Nevertheless, they have the nerve to boast about their authors:
Il a neanmoins l’audace
De vanter ses rimailleurs;
A son goust ils sont meilleurs
Que Vergile et Horace.
Seneque au prix d’un Janson
Pour la force et pour le son
N’est qu’un poete insipide,
Et le fameux Euripide
N’a ny grace ny façon.
Bon Dieu! Quelle impertinence! Of course, I doubt Saint-Amant knew enough English to judge the merits of Jonson. According to my edition of Saint-Amant, no one quite knows why he reacted so explosively to his trip to England in 1643 when he had praised the country as a demi-paradise in 1631. He certainly didn’t like the Roundheads, got robbed once, had a bad experience with a barber and got shoved in the street by some yobs who called him a French-dogue. He should have come back at them with “Your mother is a hamster and your father smells of elderberries.”
(I’m a rosbif, but I like Saint-Amant. In any case, we got even by sending the French an even more curmudgeonly traveller of our own, Tobias Smollett, in the 18th century).
M., thank you very much for those links; I’ll get the English one, I think. I didn’t think Voltaire was all that keen on Shakespeare (though you didn’t say he was).
A nice site.

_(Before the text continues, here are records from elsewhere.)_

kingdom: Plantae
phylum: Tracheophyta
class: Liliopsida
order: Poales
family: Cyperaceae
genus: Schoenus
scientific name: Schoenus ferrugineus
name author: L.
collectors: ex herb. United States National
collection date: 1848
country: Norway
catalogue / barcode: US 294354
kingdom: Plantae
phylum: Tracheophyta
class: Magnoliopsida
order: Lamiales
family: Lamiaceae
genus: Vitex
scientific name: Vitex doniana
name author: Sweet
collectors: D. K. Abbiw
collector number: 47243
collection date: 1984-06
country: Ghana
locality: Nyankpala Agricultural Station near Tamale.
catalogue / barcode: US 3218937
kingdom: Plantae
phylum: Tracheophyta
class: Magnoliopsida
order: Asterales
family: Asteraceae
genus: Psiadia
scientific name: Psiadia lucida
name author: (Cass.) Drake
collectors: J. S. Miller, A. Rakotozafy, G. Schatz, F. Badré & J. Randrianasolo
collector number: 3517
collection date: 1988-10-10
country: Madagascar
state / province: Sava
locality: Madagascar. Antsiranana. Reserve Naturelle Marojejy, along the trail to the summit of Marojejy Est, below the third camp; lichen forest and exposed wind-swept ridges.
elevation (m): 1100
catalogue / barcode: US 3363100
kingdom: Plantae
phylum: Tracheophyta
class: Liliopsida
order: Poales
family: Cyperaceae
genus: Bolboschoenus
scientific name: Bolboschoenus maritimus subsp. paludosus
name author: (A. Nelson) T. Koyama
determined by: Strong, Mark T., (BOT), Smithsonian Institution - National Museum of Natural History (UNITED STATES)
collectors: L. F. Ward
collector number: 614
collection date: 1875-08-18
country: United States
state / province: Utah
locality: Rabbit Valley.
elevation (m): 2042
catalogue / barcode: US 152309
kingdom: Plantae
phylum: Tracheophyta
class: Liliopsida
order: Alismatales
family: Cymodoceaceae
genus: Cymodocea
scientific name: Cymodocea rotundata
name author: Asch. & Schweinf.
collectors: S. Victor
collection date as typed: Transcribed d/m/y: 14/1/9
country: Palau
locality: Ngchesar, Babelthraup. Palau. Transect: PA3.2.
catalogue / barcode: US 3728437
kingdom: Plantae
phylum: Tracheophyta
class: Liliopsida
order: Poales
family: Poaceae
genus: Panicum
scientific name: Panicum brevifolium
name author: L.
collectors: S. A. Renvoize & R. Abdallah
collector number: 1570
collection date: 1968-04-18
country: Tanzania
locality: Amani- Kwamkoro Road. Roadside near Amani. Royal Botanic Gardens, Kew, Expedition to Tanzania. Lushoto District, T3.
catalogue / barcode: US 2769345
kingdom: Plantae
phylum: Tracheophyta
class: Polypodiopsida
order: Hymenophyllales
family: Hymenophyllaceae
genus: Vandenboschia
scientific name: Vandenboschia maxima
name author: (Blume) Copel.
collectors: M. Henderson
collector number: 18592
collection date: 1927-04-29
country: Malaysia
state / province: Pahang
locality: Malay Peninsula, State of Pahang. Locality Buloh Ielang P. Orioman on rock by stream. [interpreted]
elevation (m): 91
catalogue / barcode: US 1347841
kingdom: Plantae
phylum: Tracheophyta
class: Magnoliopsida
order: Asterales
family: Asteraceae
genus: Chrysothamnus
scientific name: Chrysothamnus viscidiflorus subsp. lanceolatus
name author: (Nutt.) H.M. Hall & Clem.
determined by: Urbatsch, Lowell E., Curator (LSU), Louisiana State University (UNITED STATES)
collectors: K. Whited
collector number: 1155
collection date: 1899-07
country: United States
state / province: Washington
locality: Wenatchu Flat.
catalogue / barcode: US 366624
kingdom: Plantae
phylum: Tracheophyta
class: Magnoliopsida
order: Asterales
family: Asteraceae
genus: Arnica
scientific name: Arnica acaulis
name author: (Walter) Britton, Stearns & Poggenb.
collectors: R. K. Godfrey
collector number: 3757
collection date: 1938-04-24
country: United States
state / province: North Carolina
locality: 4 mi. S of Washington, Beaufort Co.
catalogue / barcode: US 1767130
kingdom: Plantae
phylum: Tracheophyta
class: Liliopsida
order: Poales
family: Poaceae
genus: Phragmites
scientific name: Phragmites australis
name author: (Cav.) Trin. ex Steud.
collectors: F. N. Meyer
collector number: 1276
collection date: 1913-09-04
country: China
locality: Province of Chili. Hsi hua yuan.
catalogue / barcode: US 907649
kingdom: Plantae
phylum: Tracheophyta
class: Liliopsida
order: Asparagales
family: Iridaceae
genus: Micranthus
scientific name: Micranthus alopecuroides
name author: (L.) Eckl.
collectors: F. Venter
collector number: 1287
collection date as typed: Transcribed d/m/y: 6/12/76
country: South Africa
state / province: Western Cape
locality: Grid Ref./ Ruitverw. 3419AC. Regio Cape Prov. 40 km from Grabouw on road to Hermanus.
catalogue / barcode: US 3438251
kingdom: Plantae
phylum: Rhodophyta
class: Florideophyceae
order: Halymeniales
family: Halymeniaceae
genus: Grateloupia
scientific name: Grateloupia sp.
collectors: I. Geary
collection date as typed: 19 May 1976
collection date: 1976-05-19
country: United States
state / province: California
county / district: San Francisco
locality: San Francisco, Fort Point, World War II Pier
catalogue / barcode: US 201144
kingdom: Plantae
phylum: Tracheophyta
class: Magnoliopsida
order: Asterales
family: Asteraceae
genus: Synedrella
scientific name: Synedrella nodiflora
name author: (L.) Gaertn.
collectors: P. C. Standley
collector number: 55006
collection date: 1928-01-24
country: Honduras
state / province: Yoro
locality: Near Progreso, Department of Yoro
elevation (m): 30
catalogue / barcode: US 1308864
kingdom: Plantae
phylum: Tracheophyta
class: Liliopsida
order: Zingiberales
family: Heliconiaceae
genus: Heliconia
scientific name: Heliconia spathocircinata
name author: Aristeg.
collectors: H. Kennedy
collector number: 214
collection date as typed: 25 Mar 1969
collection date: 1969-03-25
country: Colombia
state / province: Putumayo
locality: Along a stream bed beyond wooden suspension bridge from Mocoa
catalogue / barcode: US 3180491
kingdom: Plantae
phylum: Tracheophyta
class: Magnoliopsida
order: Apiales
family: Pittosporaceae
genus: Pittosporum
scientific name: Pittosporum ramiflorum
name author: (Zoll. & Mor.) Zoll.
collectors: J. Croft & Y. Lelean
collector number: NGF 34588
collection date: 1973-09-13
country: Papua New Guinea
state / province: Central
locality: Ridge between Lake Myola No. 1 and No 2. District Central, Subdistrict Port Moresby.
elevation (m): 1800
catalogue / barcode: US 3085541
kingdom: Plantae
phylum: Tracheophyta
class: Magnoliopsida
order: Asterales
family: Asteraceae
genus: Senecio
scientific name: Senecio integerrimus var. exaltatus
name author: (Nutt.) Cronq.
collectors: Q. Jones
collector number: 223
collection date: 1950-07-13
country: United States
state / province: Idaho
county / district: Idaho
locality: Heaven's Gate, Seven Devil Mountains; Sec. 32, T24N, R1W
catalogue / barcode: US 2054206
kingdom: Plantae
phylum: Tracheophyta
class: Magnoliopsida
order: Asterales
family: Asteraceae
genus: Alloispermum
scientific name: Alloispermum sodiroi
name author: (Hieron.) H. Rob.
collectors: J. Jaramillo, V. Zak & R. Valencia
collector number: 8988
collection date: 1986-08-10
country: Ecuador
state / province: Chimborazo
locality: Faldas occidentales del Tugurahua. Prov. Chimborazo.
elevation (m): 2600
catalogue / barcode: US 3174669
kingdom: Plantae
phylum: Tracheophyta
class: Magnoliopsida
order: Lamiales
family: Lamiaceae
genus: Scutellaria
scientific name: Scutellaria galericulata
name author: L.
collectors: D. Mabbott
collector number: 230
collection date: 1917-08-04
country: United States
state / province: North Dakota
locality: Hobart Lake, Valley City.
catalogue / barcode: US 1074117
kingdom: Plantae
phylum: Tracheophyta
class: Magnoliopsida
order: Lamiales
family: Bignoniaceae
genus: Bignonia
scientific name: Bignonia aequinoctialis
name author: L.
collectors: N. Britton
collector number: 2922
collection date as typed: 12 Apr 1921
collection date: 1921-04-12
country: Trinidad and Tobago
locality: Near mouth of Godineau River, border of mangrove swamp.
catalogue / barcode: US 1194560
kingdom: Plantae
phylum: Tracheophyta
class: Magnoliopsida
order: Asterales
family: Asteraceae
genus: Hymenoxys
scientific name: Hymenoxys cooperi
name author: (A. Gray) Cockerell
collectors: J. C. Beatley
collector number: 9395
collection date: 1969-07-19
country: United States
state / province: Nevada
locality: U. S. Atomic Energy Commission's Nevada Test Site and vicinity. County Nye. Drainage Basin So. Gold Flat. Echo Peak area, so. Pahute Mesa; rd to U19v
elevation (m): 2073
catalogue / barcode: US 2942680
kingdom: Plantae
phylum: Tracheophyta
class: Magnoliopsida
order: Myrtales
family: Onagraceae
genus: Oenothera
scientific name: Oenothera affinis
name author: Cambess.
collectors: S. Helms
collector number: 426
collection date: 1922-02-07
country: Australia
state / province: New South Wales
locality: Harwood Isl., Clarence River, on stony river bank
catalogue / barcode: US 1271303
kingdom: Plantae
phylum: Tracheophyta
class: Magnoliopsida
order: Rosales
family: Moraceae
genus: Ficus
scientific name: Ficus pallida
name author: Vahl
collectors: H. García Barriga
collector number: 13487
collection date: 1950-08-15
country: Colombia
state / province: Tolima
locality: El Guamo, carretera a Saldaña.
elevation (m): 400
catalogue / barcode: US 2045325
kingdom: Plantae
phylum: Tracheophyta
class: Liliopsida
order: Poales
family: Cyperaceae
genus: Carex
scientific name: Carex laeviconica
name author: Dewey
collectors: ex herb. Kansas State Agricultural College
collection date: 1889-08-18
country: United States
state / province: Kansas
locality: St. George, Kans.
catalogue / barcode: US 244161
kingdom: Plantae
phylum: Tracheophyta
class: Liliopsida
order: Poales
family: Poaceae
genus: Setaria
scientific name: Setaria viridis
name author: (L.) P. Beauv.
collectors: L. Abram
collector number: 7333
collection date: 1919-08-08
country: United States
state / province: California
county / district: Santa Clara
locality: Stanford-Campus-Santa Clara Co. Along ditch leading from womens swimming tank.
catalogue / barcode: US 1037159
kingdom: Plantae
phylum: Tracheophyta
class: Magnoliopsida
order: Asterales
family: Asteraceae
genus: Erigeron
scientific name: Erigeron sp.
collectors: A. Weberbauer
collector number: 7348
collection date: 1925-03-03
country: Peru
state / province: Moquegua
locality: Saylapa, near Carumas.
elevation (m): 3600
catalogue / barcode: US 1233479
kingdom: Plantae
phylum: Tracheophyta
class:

I really enjoy Crystal’s recitations in OP; I blogged last year about the Shakespeare productions in OP he was involved with, though unfortunately I didn’t see either of them. I had been watching with great enjoyment the DVD of Le Bourgeois Gentilhomme by Benjamin Lazar and Le Poeme harmonique, done in a reconstructed 17th century pronunciation. From all I could tell, that was a much more original and thoroughgoing reconception than anything attempted in the Globe productions, where OP seemed to be a lonely token element of “authenticity” in what sounded like a typical postmodern hodgepodge. But maybe someone who actually saw them would say otherwise.
Early musicians have learned, belatedly, that the only way to make this kind of “reconstruction” compelling is to play to a modern audience’s imagination, even if that amounts to “cheating” a bit. I remember in Ben Bagby’s performance of Beowulf in Old English (which luckily I WAS able to see) how he delivered the line “þæt wæs god cyning!” (that was a good king) with an intonation that made it perfectly comprehensible to everyone.